Based on the characterization and electrochemical test results, benefited from “pillar effect,” the pillared few-layered Ti3C2Tx nanosheets are ideal carrier for Sn nanocomplex; STCT composites were synthesized successfully and show outstanding electrochemical performance, which can be attributed to the following reasons: (1) The pillared few-layered Ti3C2Tx matrix with enlarged interlayer spacing behaves as efficient lithium storage container [28], which can also act as 2D conductive network to enhance the electron transfer and Li+ transport [61, 62]. (2) The Ti3C2Tx can effectively confine the Sn nanocomplex particles within interlayer and work as a flexible skeleton to keep the structural stability of the composites during cycling process. (3) In addition, the ultrasmall Sn nanocomplex dots further reinforce the kinetics properties [63]. Therefore, the conversion reaction of Sn oxide is partially reversible in STCT composites.
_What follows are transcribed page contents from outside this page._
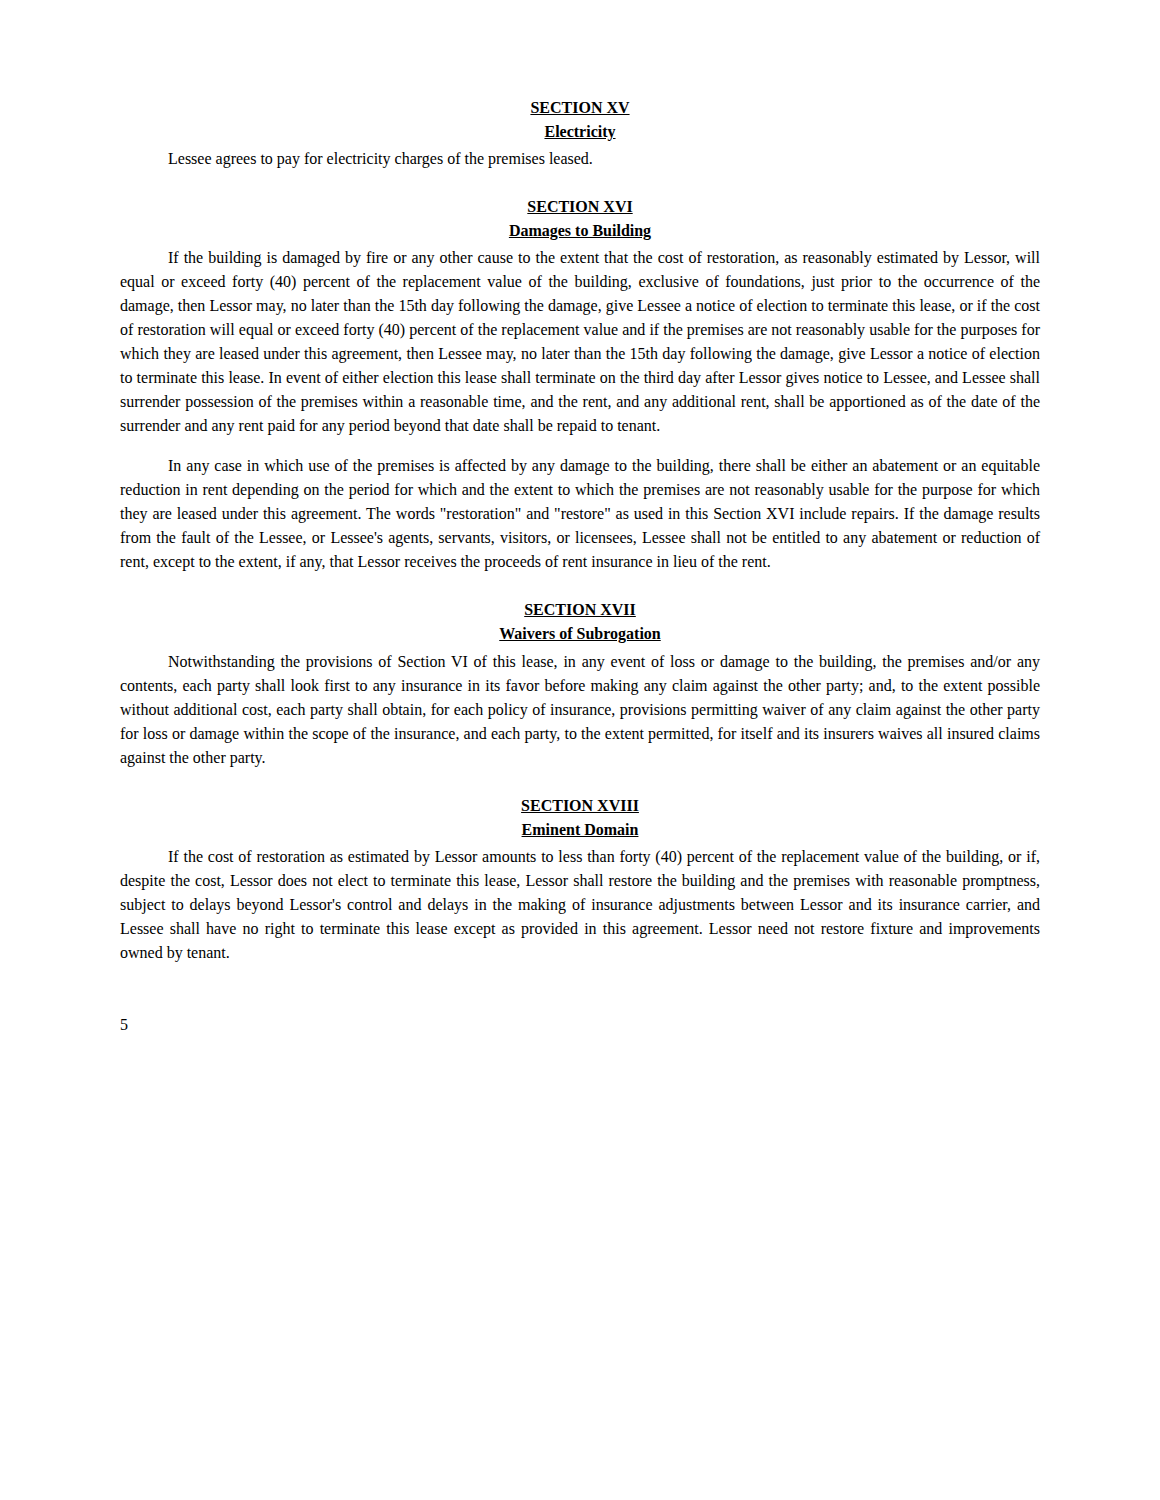SECTION XV
Electricity
Lessee agrees to pay for electricity charges of the premises leased.
SECTION XVI
Damages to Building
If the building is damaged by fire or any other cause to the extent that the cost of restoration, as reasonably estimated by Lessor, will equal or exceed forty (40) percent of the replacement value of the building, exclusive of foundations, just prior to the occurrence of the damage, then Lessor may, no later than the 15th day following the damage, give Lessee a notice of election to terminate this lease, or if the cost of restoration will equal or exceed forty (40) percent of the replacement value and if the premises are not reasonably usable for the purposes for which they are leased under this agreement, then Lessee may, no later than the 15th day following the damage, give Lessor a notice of election to terminate this lease. In event of either election this lease shall terminate on the third day after Lessor gives notice to Lessee, and Lessee shall surrender possession of the premises within a reasonable time, and the rent, and any additional rent, shall be apportioned as of the date of the surrender and any rent paid for any period beyond that date shall be repaid to tenant.
In any case in which use of the premises is affected by any damage to the building, there shall be either an abatement or an equitable reduction in rent depending on the period for which and the extent to which the premises are not reasonably usable for the purpose for which they are leased under this agreement. The words "restoration" and "restore" as used in this Section XVI include repairs. If the damage results from the fault of the Lessee, or Lessee's agents, servants, visitors, or licensees, Lessee shall not be entitled to any abatement or reduction of rent, except to the extent, if any, that Lessor receives the proceeds of rent insurance in lieu of the rent.
SECTION XVII
Waivers of Subrogation
Notwithstanding the provisions of Section VI of this lease, in any event of loss or damage to the building, the premises and/or any contents, each party shall look first to any insurance in its favor before making any claim against the other party; and, to the extent possible without additional cost, each party shall obtain, for each policy of insurance, provisions permitting waiver of any claim against the other party for loss or damage within the scope of the insurance, and each party, to the extent permitted, for itself and its insurers waives all insured claims against the other party.
SECTION XVIII
Eminent Domain
If the cost of restoration as estimated by Lessor amounts to less than forty (40) percent of the replacement value of the building, or if, despite the cost, Lessor does not elect to terminate this lease, Lessor shall restore the building and the premises with reasonable promptness, subject to delays beyond Lessor's control and delays in the making of insurance adjustments between Lessor and its insurance carrier, and Lessee shall have no right to terminate this lease except as provided in this agreement. Lessor need not restore fixture and improvements owned by tenant.
5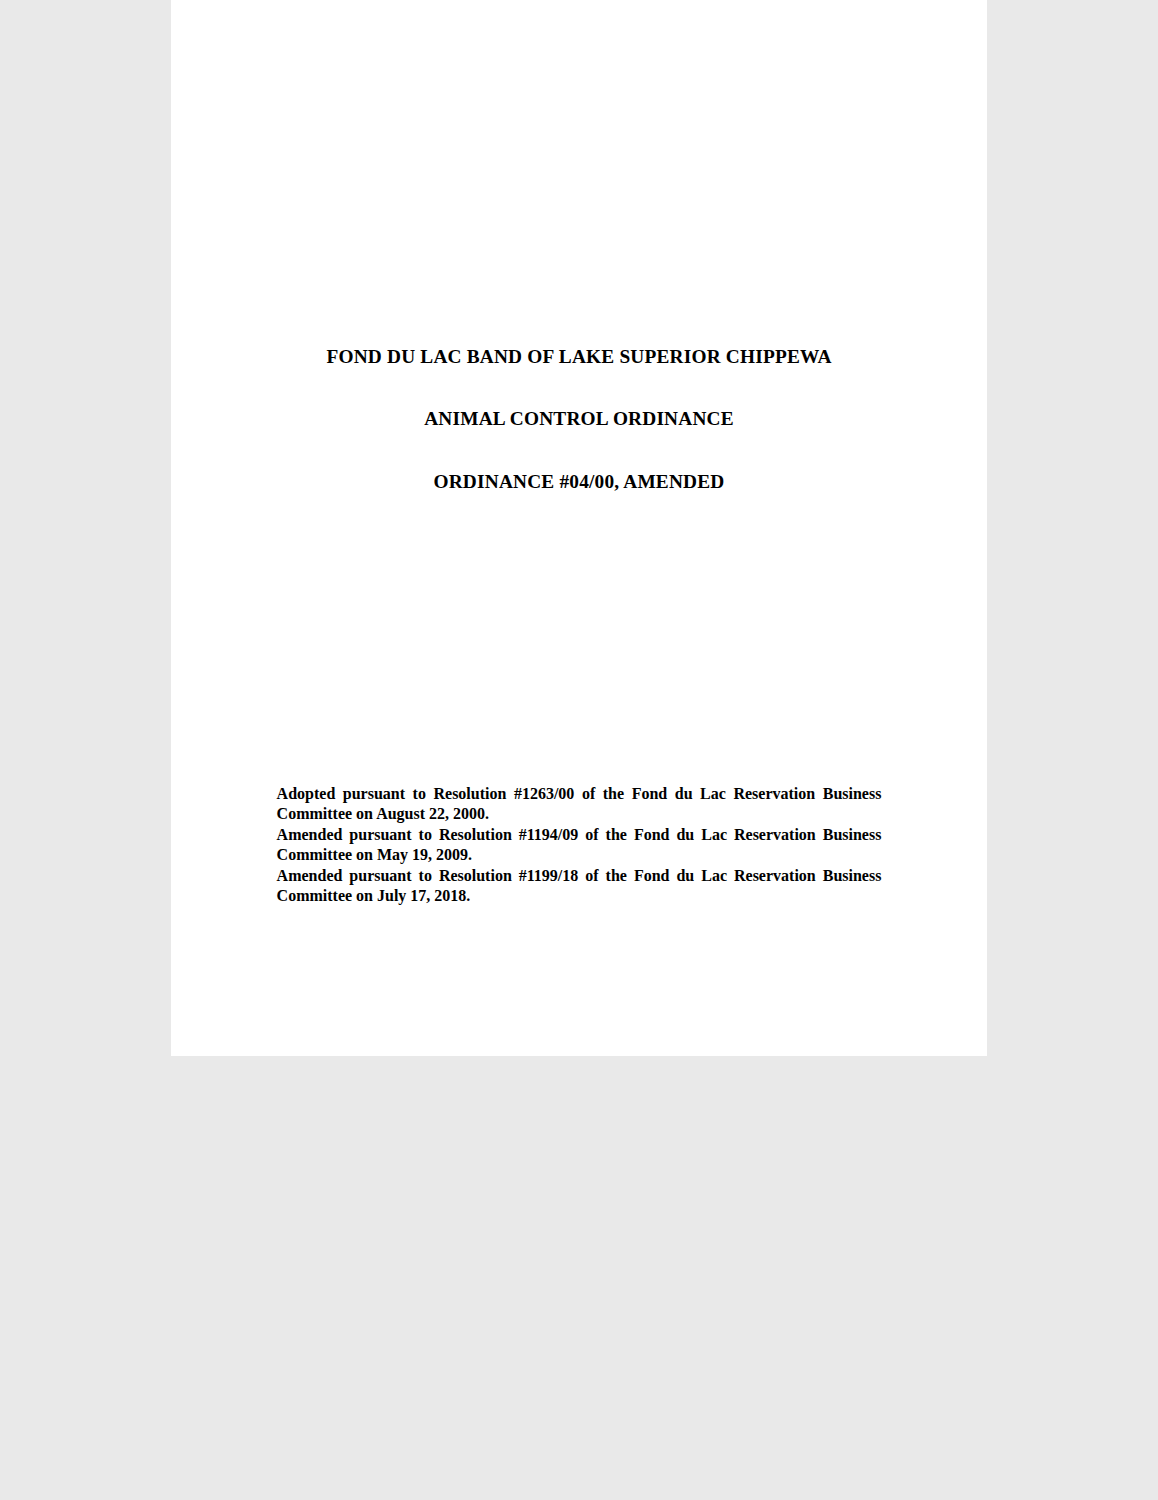FOND DU LAC BAND OF LAKE SUPERIOR CHIPPEWA
ANIMAL CONTROL ORDINANCE
ORDINANCE #04/00, AMENDED
Adopted pursuant to Resolution #1263/00 of the Fond du Lac Reservation Business Committee on August 22, 2000.
Amended pursuant to Resolution #1194/09 of the Fond du Lac Reservation Business Committee on May 19, 2009.
Amended pursuant to Resolution #1199/18 of the Fond du Lac Reservation Business Committee on July 17, 2018.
The reversible utilization of Li2O can not only increase the specific capacity of the electrode, but also improve the coulombic efficiency [64, 65]. (4) The atomic Sn nanocomplex particles are anchored into the few-layered Ti3C2Tx matrix through electrostatic or chemical adsorption via formation of Sn–O–Ti bonding; the grain growth and aggregation of the particles are thoroughly restrained. The Sn nanocomplex can act as ideal pillaring agent to significantly improve the capacity of Ti3C2Tx, because the drastic volume fluctuation during lithiation/delithiation will further pry the interlayer of Ti3C2Tx and acquire more lithium storage interspace, leading to fascinating electrochemical performance, especially rate performance. As far as we know, the STCT composites exhibit the best electrochemical performance among tin-based materials/MXene composites reported so far, and one of the best among the MXene-based materials (Table S2). Pillared few-layered MXenes can provide enlightenment for the insightful development of pillared MXenes, which open a new path for the application of MXenes due to larger interlayer spacing. In the future, it is believed the MXenes of n = 3 in chemical formula (Mn+1CnTx) are more attractive because of intrinsic larger interlayer spacing (1.4 nm) than that of n = 2 (1 nm) or n = 1 (0.7 nm) [15, 25, 66,67,68,69].

4 Conclusions

In summary, we design a facile NH4+ method to fundamentally solve the restacking phenomenon of few-layered MXenes, which is important for further study of various MXenes. Besides, partial atomic Sn nanocomplex pillared few-layered Ti3C2Tx composite (STCT) was fabricated by CTAB pre-pillaring and Sn nanocomplex pillaring process. The pillared few-layered structure is deemed responsible for the superior electrochemical performance of the as-prepared MXene-based material. The novel few-layered structure will not only facilitate the full utilization of Ti3C2Tx in lithium storage, but also improves the dynamic properties of decorated Sn nanocomplex. The ingenious combination of Ti3C2Tx and Sn nanocomplex can generate “pillar effect.” On the one hand, the highly conductive Ti3C2Tx can effectually restrain Sn nanocomplex particle growth and agglomeration, thereby ensuring the high use ratio of Sn nanocomplex and activating reversible conversion reaction of Sn back to Sn oxide. On the other hand, the large volume expansion of Sn nanocomplex during charging/discharging processes will further open the interlayers of Ti3C2Tx and allow more Li+ storage; as a result, Sn nanocomplex pillared few-layered Ti3C2Tx composite exhibits outstanding electrochemical performance: It delivers a stable discharging capacity about 800 mAh g−1 at 500 mA g−1 and maintains 1016 mAh g−1 after 1200 cycles at 2000 mA g−1. A high capacity retention of 680 mAh g−1 is also obtained at 5 A g−1, suggesting remarkable rate ability of STCT composites. Our work demonstrates the pillared few-layered MXene nanosheets are ideal matrix for high capacity anode materials with large volume expansion. We believe this work can provide enlightenment for the modification of other energy storage materials.